▸ **ENTRIES PROVIDED**:
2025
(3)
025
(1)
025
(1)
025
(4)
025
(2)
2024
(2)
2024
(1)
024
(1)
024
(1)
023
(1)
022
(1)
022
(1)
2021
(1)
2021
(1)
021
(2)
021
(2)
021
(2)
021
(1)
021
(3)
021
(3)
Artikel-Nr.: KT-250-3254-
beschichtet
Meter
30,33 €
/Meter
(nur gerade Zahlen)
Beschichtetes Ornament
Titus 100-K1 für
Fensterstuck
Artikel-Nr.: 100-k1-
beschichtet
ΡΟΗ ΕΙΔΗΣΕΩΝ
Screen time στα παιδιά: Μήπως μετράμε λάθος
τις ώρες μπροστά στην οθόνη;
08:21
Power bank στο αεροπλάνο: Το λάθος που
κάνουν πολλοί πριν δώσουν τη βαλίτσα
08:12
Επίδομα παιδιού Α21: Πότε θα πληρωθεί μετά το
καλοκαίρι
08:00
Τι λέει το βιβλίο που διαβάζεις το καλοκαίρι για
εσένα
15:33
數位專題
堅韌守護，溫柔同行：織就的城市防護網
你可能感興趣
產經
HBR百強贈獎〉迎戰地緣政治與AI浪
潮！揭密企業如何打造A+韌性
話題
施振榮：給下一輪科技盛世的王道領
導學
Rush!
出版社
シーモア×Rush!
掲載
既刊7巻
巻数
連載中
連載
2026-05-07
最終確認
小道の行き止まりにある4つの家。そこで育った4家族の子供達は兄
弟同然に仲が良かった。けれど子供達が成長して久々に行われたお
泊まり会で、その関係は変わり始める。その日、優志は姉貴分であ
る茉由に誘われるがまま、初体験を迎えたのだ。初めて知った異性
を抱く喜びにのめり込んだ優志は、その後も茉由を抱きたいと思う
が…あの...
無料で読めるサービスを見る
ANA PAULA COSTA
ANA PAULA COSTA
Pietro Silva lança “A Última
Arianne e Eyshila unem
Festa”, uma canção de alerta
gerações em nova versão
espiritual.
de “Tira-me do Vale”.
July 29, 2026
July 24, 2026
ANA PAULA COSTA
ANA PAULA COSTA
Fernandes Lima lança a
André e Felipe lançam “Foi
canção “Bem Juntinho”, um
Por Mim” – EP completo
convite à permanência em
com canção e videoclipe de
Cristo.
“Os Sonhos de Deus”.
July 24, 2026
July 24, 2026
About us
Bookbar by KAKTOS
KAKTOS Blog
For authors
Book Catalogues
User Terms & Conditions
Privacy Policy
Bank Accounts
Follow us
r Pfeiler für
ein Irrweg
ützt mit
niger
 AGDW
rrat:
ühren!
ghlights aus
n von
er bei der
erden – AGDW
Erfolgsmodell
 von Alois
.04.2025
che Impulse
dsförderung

▸ **TASK GOAL**:
Every line of the material that holds "canção" should be copied out as the answer.

▸ **TASK SOLUTION**:
Festa”, uma canção de alerta
canção “Bem Juntinho”, um
com canção e videoclipe de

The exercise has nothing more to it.